How to use torch.distributions.multivariate_normal.MultivariateNormal in multi-gpu mode

In single gpu mode,MultivariateNormal can run correctly, but when i switch to multi-gpu mode, always get the error:

G = torch.exp(m.log_prob(Delta))
File “xxxxx”, line 210, in log_prob
M = _batch_mahalanobis(self._unbroadcasted_scale_tril, diff)
File “xxxxx”, line 57, in _batch_mahalanobis
M_swap = torch.triangular_solve(flat_x_swap, flat_L, upper=False)[0].pow(2).sum(-2) # shape = b x c
RuntimeError: CUDA error: CUBLAS_STATUS_EXECUTION_FAILED when calling `cublasStrsmBatched( handle, side, uplo, trans, diag, m, n, alpha, A, lda, B, ldb, batchCount)

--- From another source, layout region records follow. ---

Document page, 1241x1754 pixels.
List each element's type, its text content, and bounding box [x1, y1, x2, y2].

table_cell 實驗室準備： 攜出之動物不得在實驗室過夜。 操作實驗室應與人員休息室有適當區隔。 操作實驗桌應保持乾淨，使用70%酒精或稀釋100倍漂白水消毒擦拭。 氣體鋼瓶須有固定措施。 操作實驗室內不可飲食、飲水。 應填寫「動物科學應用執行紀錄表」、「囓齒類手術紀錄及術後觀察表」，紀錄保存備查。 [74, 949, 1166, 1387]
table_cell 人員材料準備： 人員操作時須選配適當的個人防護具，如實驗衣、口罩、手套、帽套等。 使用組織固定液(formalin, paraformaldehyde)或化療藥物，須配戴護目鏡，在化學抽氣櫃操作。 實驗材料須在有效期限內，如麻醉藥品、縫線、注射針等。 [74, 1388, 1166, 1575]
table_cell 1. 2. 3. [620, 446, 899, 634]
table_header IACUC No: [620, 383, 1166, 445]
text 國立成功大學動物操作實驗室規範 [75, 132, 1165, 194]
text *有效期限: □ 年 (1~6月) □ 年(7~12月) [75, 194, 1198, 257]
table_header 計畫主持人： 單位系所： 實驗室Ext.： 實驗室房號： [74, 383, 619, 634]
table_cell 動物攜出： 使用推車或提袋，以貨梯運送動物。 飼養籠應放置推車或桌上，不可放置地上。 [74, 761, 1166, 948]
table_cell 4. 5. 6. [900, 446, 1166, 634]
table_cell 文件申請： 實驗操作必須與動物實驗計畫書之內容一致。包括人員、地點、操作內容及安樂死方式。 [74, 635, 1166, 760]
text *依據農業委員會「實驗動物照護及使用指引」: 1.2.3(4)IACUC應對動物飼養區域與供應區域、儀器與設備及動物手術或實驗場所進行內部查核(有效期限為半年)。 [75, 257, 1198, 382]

If use gpu MultivariateNormal must specify device, so I specify the device in forward function:
the code is:

Delta # is a random tensor
mean = torch.zeros(2).to(x.device)
cov = torch.eye(2).to(x.device)
m = MultivariateNormal(mean, cov * self.sigma**2)
G = torch.exp(m.log_prob(Delta))

I would be very grateful if you could give some suggestions

Hi Skyler,

I encountered the same problem. Did you figure out the solution?

Thanks,
Julie

I came into this problem recently with CUDA version 11.5 and driver version 495.29.05 and it seems that MultivariateNormal on GPU cannot deal with covariance matrix’s shapes correctly. For example, the code below don’t work:

num = 524288
loc = torch.rand(num, 12, device="cuda:0")
cov = torch.diag(torch.ones(12, device="cuda:0"))
actions = torch.rand(num, 12, device="cuda:0")
dist = MultivariateNormal(loc, cov)

dist.log_prob(actions)

the code above will report error as below:

Traceback (most recent call last):
  File "<stdin>", line 1, in <module>
  File "xxxxxx/lib/python3.8/site-packages/torch/distributions/multivariate_normal.py", line 210, in log_prob
    M = _batch_mahalanobis(self._unbroadcasted_scale_tril, diff)
  File "xxxxxx/lib/python3.8/site-packages/torch/distributions/multivariate_normal.py", line 57, in _batch_mahalanobis
    M_swap = torch.triangular_solve(flat_x_swap, flat_L, upper=False)[0].pow(2).sum(-2)  # shape = b x c
RuntimeError: CUDA error: CUBLAS_STATUS_EXECUTION_FAILED when calling `cublasStrsmBatched( handle, side, uplo, trans, diag, m, n, alpha, A, lda, B, ldb, batchCount)`

The problem solved when I specify the tensor mat 's shape manually so that loc and mat have the same batch_size:

num = 524288
loc = torch.rand(num, 12, device="cuda:0")
cov = torch.diag(torch.ones(12, device="cuda:0")).unsqueeze(0).repeat(num, 1, 1)
actions = torch.rand(num, 12, device="cuda:0")
dist = MultivariateNormal(loc, cov)

dist.log_prob(actions)

It might be the same problem as the one that you encountered.